:: Records to use

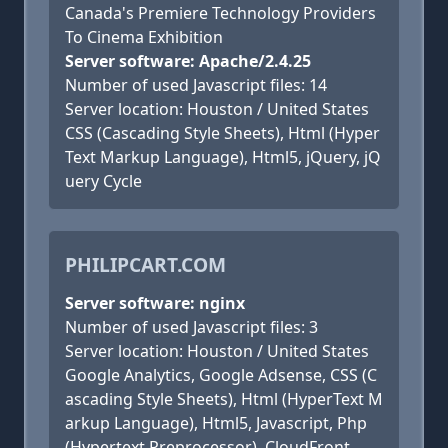
Canada's Premiere Technology Providers
To Cinema Exhibition
Server software: Apache/2.4.25
Number of used Javascript files: 14
Server location: Houston / United States
CSS (Cascading Style Sheets), Html (Hyper
Text Markup Language), Html5, jQuery, jQ
uery Cycle
PHILIPCART.COM
Server software: nginx
Number of used Javascript files: 3
Server location: Houston / United States
Google Analytics, Google Adsense, CSS (C
ascading Style Sheets), Html (HyperText M
arkup Language), Html5, Javascript, Php
(Hypertext Preprocessor), CloudFront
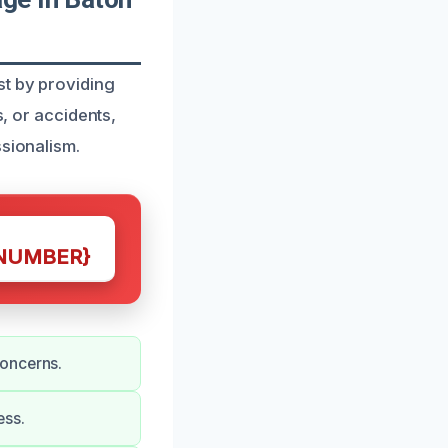
st by providing
s, or accidents,
ssionalism.
NUMBER}
concerns.
ess.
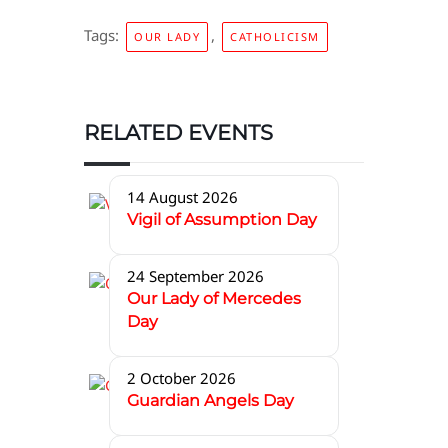
Tags:
,
OUR LADY
CATHOLICISM
RELATED EVENTS
14 August 2026
Vigil of Assumption Day
24 September 2026
Our Lady of Mercedes
Day
2 October 2026
Guardian Angels Day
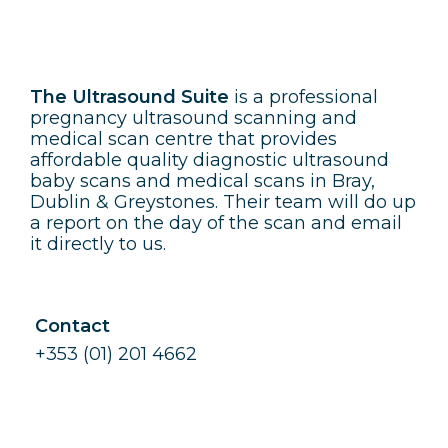
The Ultrasound Suite
The Ultrasound Suite
is a professional
pregnancy ultrasound scanning and
medical scan centre that provides
affordable quality diagnostic ultrasound
baby scans and medical scans in Bray,
Dublin & Greystones. Their team will do up
a report on the day of the scan and email
it directly to us.
Contact
+353 (01) 201 4662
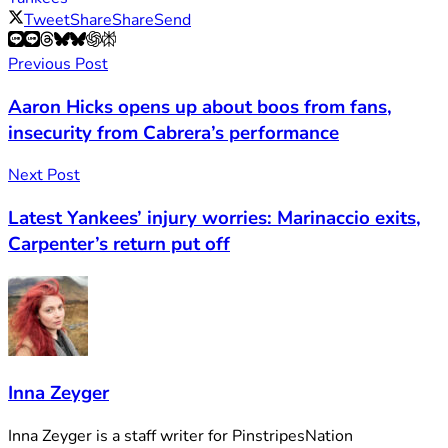
Tweet
Share
Share
Send
Previous Post
Aaron Hicks opens up about boos from fans,
insecurity from Cabrera’s performance
Next Post
Latest Yankees’ injury worries: Marinaccio exits,
Carpenter’s return put off
Inna Zeyger
Inna Zeyger is a staff writer for PinstripesNation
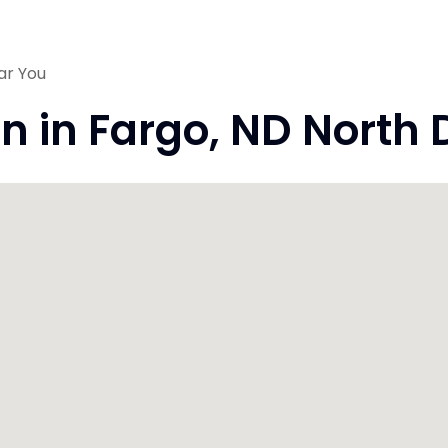
ar You
on in Fargo, ND North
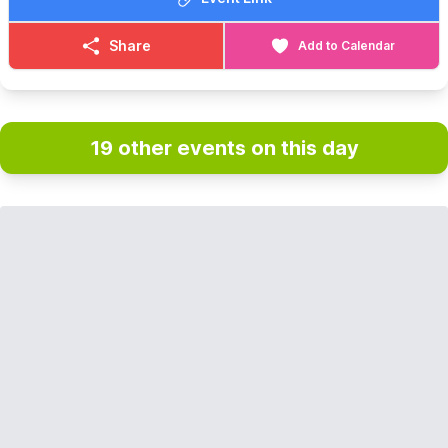
Share
Add to Calendar
19 other events on this day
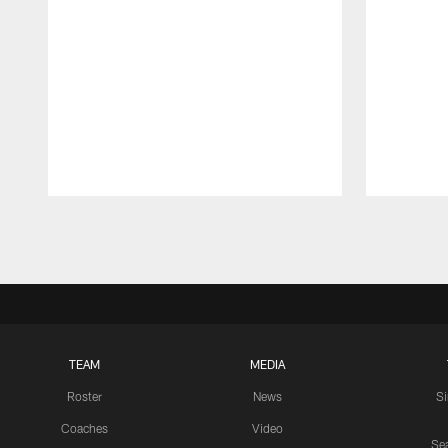
Pause
Play
TEAM
MEDIA
Roster
News
S
Coaches
Video
Sea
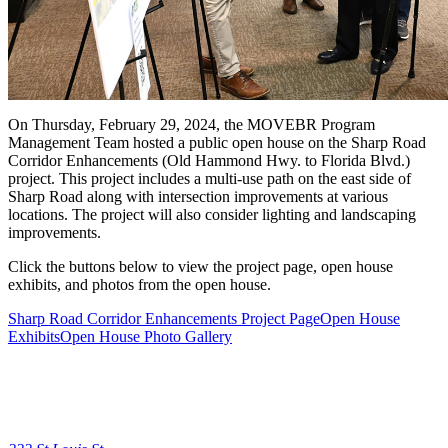
On Thursday, February 29, 2024, the MOVEBR Program
Management Team hosted a public open house on the Sharp Road
Corridor Enhancements (Old Hammond Hwy. to Florida Blvd.)
project. This project includes a multi-use path on the east side of
Sharp Road along with intersection improvements at various
locations. The project will also consider lighting and landscaping
improvements.
Click the buttons below to view the project page, open house
exhibits, and photos from the open house.
Sharp Road Corridor Enhancements Project Page
Open House
Exhibits
Open House Photo Gallery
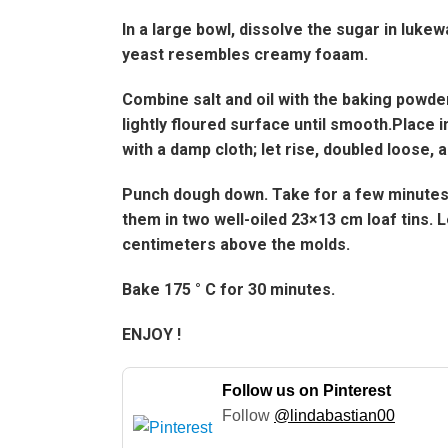
In a large bowl, dissolve the sugar in lukewa
yeast resembles creamy foaam.
Combine salt and oil with the baking powder
lightly floured surface until smooth.Place 
with a damp cloth; let rise, doubled loose, 
Punch dough down. Take for a few minutes, 
them in two well-oiled 23×13 cm loaf tins. L
centimeters above the molds.
Bake 175 ° C for 30 minutes.
ENJOY !
Follow us on Pinterest
Follow
@lindabastian00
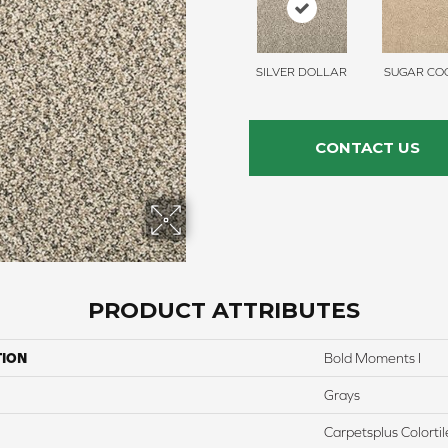
SILVER DOLLAR
SUGAR COO
CONTACT US
PRODUCT ATTRIBUTES
TION
Bold Moments I
Grays
Carpetsplus Colortil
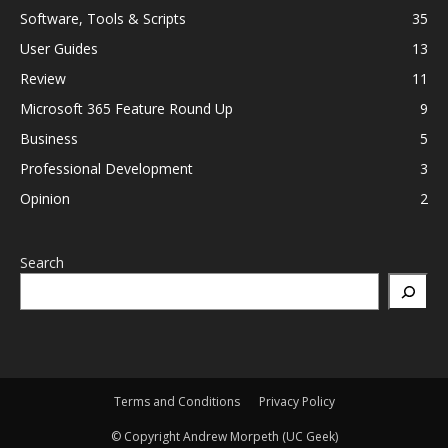
Software, Tools & Scripts
35
User Guides
13
Review
11
Microsoft 365 Feature Round Up
9
Business
5
Professional Development
3
Opinion
2
Search
Terms and Conditions
Privacy Policy
© Copyright Andrew Morpeth (UC Geek)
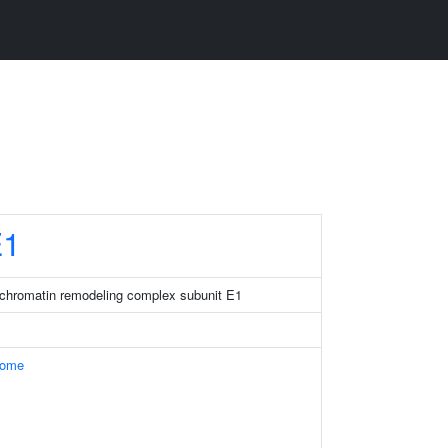
1
chromatin remodeling complex subunit E1
some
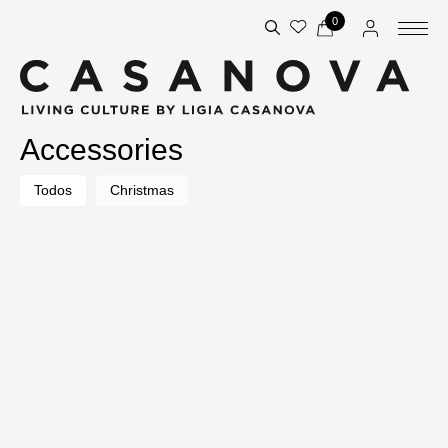
0
Accessories
Todos
Christmas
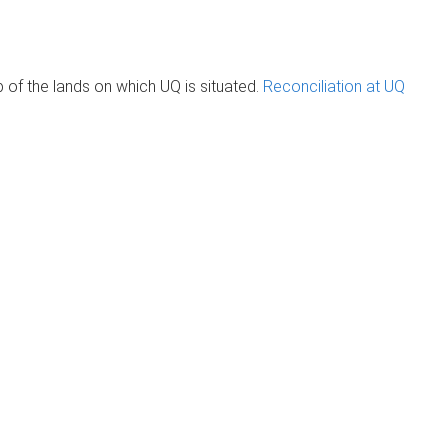
of the lands on which UQ is situated.
Reconciliation at UQ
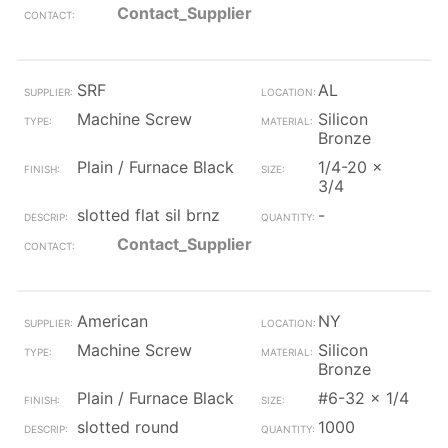
Contact_Supplier
SRF
AL
Machine Screw
Silicon
Bronze
Plain / Furnace Black
1/4-20 x
3/4
slotted flat sil brnz
-
Contact_Supplier
American
NY
Machine Screw
Silicon
Bronze
Plain / Furnace Black
#6-32 x 1/4
slotted round
1000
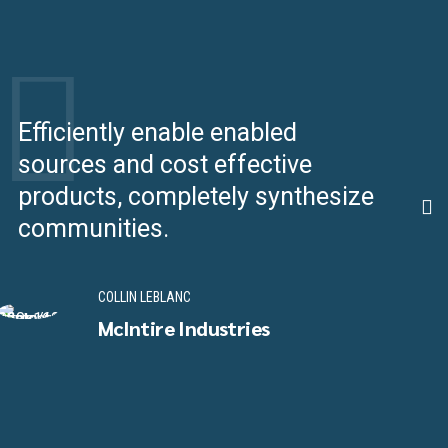
Efficiently enable enabled
C
sources and cost effective
e
products, completely synthesize
u
communities.
p
COLLIN LEBLANC
McIntire Industries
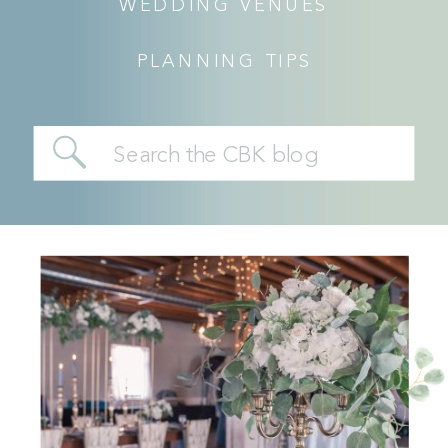
WEDDING VENUES
PLANNING TIPS
Search
for:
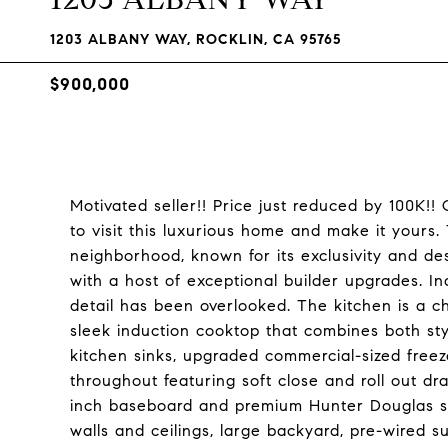
1203 ALBANY WAY, ROCKLIN, CA 95765
$900,000
Motivated seller!! Price just reduced by 100K!
to visit this luxurious home and make it yours. 
neighborhood, known for its exclusivity and desir
with a host of exceptional builder upgrades. I
detail has been overlooked. The kitchen is a c
sleek induction cooktop that combines both sty
kitchen sinks, upgraded commercial-sized freeze
throughout featuring soft close and roll out dra
inch baseboard and premium Hunter Douglas sh
walls and ceilings, large backyard, pre-wired 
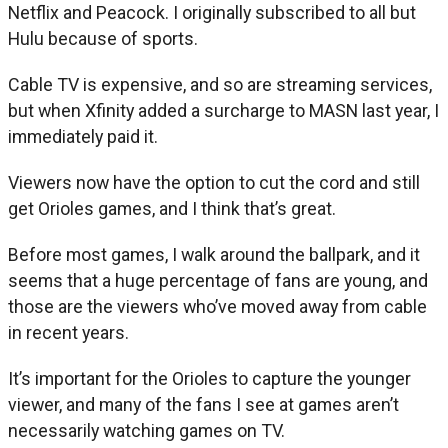
Netflix and Peacock. I originally subscribed to all but
Hulu because of sports.
Cable TV is expensive, and so are streaming services,
but when Xfinity added a surcharge to MASN last year, I
immediately paid it.
Viewers now have the option to cut the cord and still
get Orioles games, and I think that’s great.
Before most games, I walk around the ballpark, and it
seems that a huge percentage of fans are young, and
those are the viewers who’ve moved away from cable
in recent years.
It’s important for the Orioles to capture the younger
viewer, and many of the fans I see at games aren’t
necessarily watching games on TV.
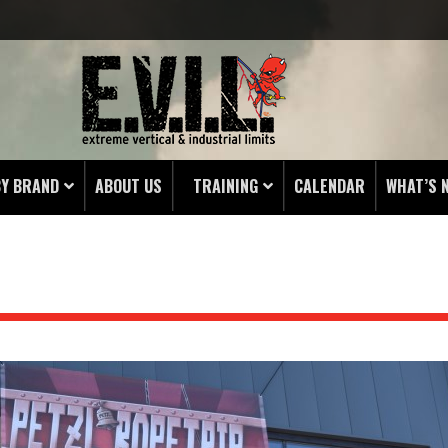
BY BRAND
ABOUT US
TRAINING
CALENDAR
WHAT’S 
HING
 PROTECTORS
LAMPS
& ENDS
 POUCHES
S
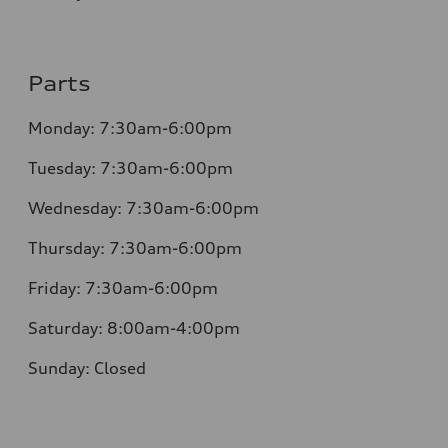
Parts
Monday: 7:30am-6:00pm
Tuesday: 7:30am-6:00pm
Wednesday: 7:30am-6:00pm
Thursday: 7:30am-6:00pm
Friday: 7:30am-6:00pm
Saturday: 8:00am-4:00pm
Sunday: Closed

::::

> **Work instruction**
Pick each line holding the word "kitchen" out of the data and copy it.

> **Answer for the task**
detail has been overlooked. The kitchen is a c
kitchen sinks, upgraded commercial-sized freeze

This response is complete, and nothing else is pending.